Fueling creative fire

The filmmaking process can be grueling, competitive, and full of roadblocks. So it was surprising when asked how they each recharge their creative batteries, they both turned to the medium they work with, for play as well.

“I go to the movies,” Ghassemi said. “I think it's for research purposes, but it's also for fun. I feel like it's starting to become a lost art, but that's how, that's how films are meant to be consumed: with other people, and to hear when they laugh at certain points, or look around and see them crying. Recently, I saw  The Whale  and I didn't get up out of my seat for ten minutes into the credits and I just had to look around.
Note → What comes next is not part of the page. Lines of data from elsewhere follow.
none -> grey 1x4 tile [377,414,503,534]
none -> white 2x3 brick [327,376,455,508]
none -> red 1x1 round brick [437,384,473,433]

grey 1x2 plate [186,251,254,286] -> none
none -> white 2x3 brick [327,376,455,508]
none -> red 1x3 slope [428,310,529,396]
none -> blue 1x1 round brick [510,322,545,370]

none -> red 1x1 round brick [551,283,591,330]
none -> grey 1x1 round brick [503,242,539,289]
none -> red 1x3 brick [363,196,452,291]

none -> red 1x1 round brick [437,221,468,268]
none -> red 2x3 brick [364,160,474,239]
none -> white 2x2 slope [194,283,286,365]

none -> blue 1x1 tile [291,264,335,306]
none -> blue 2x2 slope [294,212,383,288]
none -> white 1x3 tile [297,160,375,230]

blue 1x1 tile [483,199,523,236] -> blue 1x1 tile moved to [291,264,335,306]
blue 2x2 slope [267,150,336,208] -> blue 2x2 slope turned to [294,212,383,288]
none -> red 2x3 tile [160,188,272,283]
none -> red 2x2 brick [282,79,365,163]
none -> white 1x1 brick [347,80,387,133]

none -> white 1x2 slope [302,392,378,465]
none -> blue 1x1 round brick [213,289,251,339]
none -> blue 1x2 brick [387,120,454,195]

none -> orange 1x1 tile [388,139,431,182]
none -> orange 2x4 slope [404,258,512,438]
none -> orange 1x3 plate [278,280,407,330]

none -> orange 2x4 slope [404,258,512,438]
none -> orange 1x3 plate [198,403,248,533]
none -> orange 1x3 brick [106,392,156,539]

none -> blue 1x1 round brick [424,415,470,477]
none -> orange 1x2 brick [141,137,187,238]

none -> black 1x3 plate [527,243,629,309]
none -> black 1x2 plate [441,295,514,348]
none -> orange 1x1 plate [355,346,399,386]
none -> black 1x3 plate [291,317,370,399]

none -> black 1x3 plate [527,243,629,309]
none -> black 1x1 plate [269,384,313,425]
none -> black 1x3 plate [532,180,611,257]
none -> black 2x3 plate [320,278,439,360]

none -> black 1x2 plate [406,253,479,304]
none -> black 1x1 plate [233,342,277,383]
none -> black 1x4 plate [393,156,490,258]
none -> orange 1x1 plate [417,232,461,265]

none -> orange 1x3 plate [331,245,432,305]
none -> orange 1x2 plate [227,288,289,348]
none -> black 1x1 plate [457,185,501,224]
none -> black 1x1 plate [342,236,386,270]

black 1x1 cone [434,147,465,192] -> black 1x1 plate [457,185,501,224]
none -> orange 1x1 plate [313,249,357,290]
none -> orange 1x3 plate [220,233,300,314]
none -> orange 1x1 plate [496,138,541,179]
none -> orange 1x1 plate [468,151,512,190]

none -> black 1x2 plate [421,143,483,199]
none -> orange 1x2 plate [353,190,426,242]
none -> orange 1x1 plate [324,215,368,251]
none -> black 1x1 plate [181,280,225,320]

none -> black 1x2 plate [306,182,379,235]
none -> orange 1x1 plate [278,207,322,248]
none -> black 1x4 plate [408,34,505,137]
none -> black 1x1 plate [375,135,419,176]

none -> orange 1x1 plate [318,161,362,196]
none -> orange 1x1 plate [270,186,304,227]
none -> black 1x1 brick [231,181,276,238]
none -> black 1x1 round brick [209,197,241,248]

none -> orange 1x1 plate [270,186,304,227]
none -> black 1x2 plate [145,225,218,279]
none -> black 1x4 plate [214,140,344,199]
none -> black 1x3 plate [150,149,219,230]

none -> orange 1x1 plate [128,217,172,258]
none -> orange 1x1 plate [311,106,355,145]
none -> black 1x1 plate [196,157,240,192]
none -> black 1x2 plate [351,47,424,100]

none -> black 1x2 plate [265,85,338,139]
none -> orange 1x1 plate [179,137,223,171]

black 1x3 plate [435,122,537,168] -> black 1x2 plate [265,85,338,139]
And a lot of other people didn't [get up] either. Everyone was just crying together and it's such a beautiful experience. You don't get that if you're just at home. I also go to pay attention to the cinematography, and see how was this cut? How was this lit? That's not how most people watch movies, but film school trains your brain.”

And while Ghassemi heads to the theater, Ross gets cozy on the couch. “I'm just a comedy nerd and have been really fanatical about the TV shows that have felt cinematic that have released in the last couple years,” she said. “I put my writer’s hat on and my husband used to write as well. So, we’ll sit there and watch Abbott Elementary and think, oh A [storyline] is really clear. Okay, love the B start.

I'm an introvert who is just an extrovert on stage, so I like being a homebody, binging shows, and obsessing over things that people aren't talking about.”

Diversity of voices in film matter now more than ever

In the 2022 Hollywood Diversity Report, women represented just 22 percent of directors, with women of color hitting an even lower benchmark. The stats are even more dire when it comes to female directorial representation in films nominated for the Oscars. Of the 476 nominees in the category of Best Director, less than 2 percent, or 8 have been women, as reported by ‘The Inclusion List’ — a new research-led effort by The USC Annenberg Inclusion Initiative and supported by the Adobe Foundation. Stories and perspectives by women deserve space—and we are committed to shining light and providing the resources to create them.

Together, Ross and Ghassemi are breaking important ground in Austin and committing to sharing their perspectives while also hiring a cast and crew that can tell a much richer, complex story than yesterday. At Adobe we believe it is our responsibility to give underrepresented creators a greater platform to share their stories, and to supporting, elevating and amplifying those voices — everyone has a story to tell, and all stories deserve to be heard.

We’re committed to our efforts to highlight the issue of introducing new and diverse characters and points of view and we’re putting it on full display, encouraging everyone to tell their story – and providing the tools to make it accessible.